Rory actually approached Brian Epstein and asked him to manage them, but he refused. Later on, Arthur Howes, the promoter of the Beatles' tours, took over as their manager, but he was based in London and they remained in Liverpool.
It seemed that their luck had changed in 1964, when Rory met Epstein at the Blue Angel club one evening and Epstein agreed to personally record the group. This was a coup and they
traveled to London, where Brian produced their record at IBC Studios. They selected the number 'America' from the musical 'West Side Story'.
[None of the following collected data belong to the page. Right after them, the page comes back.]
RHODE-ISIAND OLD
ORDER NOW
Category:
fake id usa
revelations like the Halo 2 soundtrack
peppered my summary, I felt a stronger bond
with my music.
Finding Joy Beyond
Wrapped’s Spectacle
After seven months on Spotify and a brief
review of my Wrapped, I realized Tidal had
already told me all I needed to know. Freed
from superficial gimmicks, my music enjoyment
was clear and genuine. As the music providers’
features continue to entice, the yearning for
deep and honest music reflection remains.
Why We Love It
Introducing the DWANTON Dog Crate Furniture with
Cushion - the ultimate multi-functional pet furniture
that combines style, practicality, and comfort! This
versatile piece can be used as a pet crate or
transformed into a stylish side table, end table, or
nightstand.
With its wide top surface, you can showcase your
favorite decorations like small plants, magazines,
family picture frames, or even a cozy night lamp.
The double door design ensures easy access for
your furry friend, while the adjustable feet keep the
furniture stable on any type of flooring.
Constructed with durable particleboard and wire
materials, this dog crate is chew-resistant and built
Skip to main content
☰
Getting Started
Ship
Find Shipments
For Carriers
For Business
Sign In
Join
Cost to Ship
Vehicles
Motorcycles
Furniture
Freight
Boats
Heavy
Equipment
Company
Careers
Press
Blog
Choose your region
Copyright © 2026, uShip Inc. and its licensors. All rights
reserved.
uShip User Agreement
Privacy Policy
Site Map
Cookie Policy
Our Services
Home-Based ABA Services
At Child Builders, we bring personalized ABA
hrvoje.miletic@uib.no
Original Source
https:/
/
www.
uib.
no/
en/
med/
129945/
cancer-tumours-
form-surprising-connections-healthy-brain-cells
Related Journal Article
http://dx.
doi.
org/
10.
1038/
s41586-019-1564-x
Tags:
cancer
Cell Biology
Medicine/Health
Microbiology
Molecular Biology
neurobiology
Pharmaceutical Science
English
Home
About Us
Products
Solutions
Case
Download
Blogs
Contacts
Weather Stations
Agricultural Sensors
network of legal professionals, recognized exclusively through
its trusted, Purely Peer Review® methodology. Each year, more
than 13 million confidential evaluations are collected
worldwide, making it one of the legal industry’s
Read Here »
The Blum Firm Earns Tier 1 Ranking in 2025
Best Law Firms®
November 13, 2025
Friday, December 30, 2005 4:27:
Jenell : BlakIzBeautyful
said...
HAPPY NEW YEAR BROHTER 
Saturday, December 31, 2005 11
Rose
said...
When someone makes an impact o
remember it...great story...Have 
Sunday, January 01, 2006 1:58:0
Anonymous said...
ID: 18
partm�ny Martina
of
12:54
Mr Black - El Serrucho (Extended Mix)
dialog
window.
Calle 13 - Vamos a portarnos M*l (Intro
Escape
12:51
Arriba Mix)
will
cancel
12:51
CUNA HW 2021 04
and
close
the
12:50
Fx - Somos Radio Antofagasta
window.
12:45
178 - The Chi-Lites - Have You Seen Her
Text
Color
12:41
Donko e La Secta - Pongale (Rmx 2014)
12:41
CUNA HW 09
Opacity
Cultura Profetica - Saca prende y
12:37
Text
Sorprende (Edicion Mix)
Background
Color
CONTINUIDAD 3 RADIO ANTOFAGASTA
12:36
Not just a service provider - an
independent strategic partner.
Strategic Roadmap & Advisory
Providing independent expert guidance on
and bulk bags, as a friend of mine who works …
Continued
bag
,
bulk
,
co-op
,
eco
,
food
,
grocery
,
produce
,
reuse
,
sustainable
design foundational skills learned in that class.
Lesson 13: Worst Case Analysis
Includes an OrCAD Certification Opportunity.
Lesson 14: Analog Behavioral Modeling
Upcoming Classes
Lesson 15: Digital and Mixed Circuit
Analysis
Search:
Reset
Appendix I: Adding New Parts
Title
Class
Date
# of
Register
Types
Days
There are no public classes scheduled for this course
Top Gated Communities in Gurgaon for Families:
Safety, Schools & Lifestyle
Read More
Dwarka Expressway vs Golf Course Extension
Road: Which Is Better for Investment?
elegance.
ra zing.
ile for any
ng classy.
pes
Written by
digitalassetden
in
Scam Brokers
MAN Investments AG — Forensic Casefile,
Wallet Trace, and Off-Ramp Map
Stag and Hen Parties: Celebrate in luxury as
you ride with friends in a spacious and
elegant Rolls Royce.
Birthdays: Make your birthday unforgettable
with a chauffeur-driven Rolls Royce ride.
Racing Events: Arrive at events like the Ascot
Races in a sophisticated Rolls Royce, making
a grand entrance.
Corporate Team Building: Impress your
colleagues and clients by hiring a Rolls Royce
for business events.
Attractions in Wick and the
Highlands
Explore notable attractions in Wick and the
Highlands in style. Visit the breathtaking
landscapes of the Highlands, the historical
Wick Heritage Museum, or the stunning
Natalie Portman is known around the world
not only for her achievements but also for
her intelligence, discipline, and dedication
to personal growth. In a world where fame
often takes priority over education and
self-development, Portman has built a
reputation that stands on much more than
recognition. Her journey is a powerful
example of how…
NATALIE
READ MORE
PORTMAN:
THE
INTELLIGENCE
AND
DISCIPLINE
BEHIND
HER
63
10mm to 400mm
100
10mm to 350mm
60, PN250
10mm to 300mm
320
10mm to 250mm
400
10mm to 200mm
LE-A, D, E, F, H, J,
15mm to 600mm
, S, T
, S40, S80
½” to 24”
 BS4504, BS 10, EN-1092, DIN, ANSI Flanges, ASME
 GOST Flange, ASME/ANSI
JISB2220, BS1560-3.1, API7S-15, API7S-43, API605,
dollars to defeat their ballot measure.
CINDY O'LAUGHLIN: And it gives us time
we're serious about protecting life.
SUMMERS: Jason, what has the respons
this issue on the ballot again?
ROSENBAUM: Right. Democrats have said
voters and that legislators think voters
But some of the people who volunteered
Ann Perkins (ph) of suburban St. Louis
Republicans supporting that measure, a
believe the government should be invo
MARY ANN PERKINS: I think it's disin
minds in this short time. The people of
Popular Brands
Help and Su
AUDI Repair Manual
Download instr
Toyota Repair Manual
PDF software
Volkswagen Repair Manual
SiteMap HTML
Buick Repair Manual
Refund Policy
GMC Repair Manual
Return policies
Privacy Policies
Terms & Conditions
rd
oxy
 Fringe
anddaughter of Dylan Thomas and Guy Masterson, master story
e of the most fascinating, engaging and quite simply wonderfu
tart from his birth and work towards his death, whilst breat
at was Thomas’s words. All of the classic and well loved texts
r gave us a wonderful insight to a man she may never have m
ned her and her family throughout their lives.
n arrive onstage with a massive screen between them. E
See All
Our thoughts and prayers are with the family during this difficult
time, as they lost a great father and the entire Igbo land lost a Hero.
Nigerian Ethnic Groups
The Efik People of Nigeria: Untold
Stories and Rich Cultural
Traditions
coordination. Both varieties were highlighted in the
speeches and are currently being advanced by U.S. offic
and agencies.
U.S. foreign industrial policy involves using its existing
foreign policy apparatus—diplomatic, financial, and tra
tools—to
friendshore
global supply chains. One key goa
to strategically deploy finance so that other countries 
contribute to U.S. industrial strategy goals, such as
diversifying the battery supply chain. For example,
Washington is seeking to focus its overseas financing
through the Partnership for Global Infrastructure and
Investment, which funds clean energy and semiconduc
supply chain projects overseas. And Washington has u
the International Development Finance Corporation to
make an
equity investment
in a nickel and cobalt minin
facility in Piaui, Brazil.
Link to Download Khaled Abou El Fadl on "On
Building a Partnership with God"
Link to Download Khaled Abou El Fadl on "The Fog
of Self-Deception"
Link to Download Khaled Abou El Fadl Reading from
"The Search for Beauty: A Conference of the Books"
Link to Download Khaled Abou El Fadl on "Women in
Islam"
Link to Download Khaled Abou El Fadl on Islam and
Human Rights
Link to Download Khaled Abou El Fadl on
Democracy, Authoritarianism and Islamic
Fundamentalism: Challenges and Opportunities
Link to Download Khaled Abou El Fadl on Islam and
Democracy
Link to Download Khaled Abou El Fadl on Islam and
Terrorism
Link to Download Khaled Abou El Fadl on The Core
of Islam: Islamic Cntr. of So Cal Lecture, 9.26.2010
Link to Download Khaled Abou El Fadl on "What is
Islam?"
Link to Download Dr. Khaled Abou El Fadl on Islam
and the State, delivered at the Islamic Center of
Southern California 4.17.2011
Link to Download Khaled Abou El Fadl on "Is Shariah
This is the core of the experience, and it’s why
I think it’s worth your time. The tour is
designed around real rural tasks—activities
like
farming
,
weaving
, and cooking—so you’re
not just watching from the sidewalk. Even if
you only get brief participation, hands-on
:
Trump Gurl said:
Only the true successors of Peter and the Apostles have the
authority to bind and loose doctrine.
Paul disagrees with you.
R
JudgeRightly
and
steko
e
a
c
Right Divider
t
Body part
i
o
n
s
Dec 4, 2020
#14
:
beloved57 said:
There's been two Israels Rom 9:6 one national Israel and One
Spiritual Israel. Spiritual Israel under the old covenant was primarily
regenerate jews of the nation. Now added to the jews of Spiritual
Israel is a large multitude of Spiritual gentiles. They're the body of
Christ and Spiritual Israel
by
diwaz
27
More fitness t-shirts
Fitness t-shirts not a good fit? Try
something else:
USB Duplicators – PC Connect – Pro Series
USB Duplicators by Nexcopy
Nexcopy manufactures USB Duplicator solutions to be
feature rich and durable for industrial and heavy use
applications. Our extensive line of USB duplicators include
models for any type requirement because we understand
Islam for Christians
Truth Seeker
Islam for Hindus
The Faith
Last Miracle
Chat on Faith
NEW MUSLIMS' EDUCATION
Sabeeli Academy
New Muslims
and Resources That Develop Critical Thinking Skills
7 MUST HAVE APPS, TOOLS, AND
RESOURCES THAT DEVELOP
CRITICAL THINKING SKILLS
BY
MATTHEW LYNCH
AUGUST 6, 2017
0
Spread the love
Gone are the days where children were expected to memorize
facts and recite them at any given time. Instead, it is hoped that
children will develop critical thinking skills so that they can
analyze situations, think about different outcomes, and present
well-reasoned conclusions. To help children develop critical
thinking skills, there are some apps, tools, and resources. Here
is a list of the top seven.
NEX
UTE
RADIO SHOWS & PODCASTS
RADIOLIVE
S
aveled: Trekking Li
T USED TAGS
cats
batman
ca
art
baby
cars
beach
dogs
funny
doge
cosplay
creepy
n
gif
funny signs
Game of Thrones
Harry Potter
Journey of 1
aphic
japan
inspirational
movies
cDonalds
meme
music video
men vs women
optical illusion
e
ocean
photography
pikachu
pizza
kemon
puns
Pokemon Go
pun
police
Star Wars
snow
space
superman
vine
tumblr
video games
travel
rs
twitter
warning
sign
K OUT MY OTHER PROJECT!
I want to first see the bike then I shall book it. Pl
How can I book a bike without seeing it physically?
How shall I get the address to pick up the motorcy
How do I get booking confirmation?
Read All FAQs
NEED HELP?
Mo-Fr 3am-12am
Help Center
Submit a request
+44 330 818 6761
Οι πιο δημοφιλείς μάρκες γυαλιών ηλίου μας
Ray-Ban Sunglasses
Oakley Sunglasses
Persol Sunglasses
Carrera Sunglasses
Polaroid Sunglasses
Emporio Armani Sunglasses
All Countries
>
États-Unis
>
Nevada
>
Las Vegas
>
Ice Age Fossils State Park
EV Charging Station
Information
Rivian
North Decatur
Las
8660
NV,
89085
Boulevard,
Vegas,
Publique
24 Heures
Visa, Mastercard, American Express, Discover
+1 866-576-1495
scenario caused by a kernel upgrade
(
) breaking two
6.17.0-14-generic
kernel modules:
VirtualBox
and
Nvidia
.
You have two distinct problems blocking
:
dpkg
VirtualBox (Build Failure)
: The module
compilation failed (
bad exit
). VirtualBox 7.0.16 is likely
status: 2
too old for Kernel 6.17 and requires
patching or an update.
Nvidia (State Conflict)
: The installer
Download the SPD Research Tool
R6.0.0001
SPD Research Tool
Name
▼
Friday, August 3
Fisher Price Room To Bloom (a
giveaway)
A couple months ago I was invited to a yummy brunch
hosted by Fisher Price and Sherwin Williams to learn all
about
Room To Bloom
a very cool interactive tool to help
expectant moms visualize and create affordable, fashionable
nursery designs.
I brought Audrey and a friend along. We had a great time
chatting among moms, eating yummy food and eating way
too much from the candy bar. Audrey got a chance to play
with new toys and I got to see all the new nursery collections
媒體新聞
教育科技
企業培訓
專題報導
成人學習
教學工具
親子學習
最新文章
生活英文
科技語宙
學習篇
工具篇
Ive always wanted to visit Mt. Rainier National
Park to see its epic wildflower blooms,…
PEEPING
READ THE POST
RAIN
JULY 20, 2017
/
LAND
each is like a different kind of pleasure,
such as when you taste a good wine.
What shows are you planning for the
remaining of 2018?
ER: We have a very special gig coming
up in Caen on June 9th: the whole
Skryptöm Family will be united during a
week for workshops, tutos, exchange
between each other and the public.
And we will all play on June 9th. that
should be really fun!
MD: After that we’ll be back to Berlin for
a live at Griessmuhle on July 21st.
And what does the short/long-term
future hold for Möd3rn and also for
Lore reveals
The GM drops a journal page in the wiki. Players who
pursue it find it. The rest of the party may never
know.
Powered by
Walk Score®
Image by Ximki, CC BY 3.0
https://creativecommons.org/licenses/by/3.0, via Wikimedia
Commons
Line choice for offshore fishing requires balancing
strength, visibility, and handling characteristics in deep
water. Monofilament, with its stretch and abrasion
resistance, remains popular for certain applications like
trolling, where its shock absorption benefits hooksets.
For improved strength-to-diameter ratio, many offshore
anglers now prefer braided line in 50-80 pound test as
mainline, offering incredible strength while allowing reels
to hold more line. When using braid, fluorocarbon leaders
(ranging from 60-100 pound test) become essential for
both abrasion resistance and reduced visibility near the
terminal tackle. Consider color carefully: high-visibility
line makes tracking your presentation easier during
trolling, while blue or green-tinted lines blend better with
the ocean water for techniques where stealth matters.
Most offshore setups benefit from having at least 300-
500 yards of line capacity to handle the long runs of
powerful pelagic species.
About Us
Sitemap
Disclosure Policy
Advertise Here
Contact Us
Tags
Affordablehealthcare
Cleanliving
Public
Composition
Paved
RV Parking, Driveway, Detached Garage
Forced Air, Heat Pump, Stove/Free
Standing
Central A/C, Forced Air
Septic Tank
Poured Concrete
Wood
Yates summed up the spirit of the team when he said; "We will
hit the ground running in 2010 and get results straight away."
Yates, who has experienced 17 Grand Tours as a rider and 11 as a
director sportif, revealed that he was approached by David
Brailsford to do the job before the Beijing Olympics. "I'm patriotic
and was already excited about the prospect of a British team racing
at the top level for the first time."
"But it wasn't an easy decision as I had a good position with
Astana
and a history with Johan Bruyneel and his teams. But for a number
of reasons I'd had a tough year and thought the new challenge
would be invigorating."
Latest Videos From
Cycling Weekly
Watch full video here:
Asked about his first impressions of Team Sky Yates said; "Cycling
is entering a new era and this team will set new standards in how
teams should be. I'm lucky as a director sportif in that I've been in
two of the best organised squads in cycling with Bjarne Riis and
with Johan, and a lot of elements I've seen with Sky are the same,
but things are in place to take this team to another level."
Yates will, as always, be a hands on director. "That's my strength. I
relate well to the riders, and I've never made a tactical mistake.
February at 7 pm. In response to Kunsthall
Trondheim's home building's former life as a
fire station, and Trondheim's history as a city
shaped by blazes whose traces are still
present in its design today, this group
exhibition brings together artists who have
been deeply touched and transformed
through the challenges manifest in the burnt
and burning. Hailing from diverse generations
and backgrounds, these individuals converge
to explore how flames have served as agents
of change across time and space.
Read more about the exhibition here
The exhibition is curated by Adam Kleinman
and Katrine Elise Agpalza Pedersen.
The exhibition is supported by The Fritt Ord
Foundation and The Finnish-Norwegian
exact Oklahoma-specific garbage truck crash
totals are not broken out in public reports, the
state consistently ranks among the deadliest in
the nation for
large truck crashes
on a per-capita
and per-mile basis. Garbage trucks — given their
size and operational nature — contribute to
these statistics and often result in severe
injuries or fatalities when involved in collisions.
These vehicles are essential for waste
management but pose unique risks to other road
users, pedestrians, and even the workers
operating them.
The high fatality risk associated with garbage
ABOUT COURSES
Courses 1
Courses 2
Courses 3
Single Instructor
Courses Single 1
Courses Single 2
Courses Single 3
As Rory explained in Mersey Beat: "We first heard this number when we played in Spain. Everyone seemed to be playing it. We liked it a lot and when we came back to Liverpool we did our own arrangement and added it to our repertoire. We shortened it, used some of our own words and it goes down a bomb!
"At the recording session we played one number after another to Brian Epstein. He kept saying 'No' until we played this and then he gave an emphatic 'Yes.'"
The b-side was the old Everly Brothers number 'Since You Broke My Heart', with the vocals handled by Lou and Johnny.
The session lasted for 15 hours and other numbers they performed were 'Ubangi Stomp' and 'I'll Be There.' Among the session singers were Rory's sister Iris and her husband Shane Fenton. Ringo also attended the session.
'America' was released by Parlophone on December 20 1964, but didn't reach the charts. Epstein only ever recorded one other band, the Rustiks.
Ringo offered his support to his old group and gave them further chances to record, but they didn't take them. Ringo said that he'd fix for them to record whenever they wanted to, but Rory couldn't be bothered finding new material and seemed content to just play rock 'n' roll standards. Perhaps he didn't really want to make the big time. His sister Iris said, "He was happy to be the King of Liverpool: he was never keen on touring, he didn't want to give up running for the Pembroke Harriers...and he'd never miss a Liverpool football match!"